> [Zadanie A]: Jaką pieśń zaśpiewała Asia podczas ślubu opisanego w tekście o ślubie i weselu?

===== Fragment źródłowy

"Mecz Życia" - 29 sierpnia 2015 - nasz ślub i wesele

Trudno opisać to wszystko, co miało miejsce w sobotę 29 sierpnia. Jednak nie potrafimy przejść obok tego dnia obojętnie i chcąc kiedyś przytaczać te magiczne momenty - spróbujemy odnieść się w kilkunastu zdaniach do naszego "MECZU ŻYCIA". Niech to będzie taka niesztampowa forma podziękowań dla wszystkich, którzy przyczynili się do pokolorowania tego pięknego dnia.


Ryzyko

Osiem miesięcy temu podejmując decyzję o weselu na Stadionie Miejskim, mocno ryzykowaliśmy. Przecież mogło się okazać, że w tym samym dniu zaplanowany został mecz. Dzięki kontaktom i prośbom udało się. Kilka manewrów z pogranicza logistyki szachowej i mecz Wisła-Śląsk ustawiony w terminarzu na piątek. A my - mogliśmy działać! Niniejszym po raz pierwszy w historii w Klubie Biznesowym Stadionu Miejskiego zostało zorganizowane wesele!!! Nasze wesele :) Ale wcześniej, najważniejszy punkt dnia. Przysięga przed Bogiem o naszej wzajemnej miłości i wierności.

 


Ślub

Bardzo chcieliśmy, aby to był naprawdę NASZ ŚLUB. Czyli taki, w którym nie będziemy biernymi uczestnikami. Stąd też podział ról. Ja miałem zaszczyt prezentacji pierwszego czytania (taki powrót do czasów lektorskich;)), zaś Asia w przecudowny sposób zaśpiewała pieśń "O Panie Ty nam dajesz" przy podkładzie gitarowym Jarka (brata) i jego kumpla ze szkolnej ławy Krzysztofa oraz pomocy naszej rodzinno-przyjacielskiej scholi.

==========

> [Zadanie B]: Znajdź każdy wiersz, w którym występuje słowo "this", i przepisz go.

===== Dostarczony materiał

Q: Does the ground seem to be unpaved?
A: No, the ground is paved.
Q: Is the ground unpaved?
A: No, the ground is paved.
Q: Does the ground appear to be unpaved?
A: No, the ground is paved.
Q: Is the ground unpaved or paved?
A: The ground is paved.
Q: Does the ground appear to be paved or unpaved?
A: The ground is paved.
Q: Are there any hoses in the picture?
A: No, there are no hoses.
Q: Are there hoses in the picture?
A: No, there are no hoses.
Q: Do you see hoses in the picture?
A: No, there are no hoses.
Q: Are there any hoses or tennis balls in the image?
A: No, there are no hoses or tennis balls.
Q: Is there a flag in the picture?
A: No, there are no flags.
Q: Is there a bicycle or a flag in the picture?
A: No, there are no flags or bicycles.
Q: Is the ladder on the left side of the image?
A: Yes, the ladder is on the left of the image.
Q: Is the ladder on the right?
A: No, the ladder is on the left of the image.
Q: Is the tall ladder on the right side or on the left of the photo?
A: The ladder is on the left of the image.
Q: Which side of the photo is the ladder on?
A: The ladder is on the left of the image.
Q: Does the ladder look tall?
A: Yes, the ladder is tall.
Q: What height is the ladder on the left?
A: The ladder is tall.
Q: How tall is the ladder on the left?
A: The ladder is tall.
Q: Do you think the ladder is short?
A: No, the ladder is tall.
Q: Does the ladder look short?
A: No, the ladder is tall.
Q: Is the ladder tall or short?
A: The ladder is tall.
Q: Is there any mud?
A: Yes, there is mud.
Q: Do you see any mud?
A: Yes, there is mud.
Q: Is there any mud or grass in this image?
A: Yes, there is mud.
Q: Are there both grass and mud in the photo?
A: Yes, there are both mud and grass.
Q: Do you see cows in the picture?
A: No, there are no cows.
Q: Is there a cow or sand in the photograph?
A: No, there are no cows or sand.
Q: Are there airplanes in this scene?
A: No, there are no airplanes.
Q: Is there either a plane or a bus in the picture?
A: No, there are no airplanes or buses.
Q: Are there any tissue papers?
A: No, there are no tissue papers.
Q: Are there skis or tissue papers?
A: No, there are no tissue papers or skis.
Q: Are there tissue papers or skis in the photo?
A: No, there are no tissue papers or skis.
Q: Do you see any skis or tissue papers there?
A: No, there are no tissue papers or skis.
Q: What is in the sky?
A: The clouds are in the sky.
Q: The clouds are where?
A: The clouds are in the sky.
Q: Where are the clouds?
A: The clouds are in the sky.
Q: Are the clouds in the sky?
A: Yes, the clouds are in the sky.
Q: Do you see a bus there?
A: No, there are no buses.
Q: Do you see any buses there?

==========

> [Odpowiedź końcowa A]: Pieśń „O Panie Ty nam dajesz”.

> [Odpowiedź końcowa B]:
Q: Is there any mud or grass in this image?
Q: Are there airplanes in this scene?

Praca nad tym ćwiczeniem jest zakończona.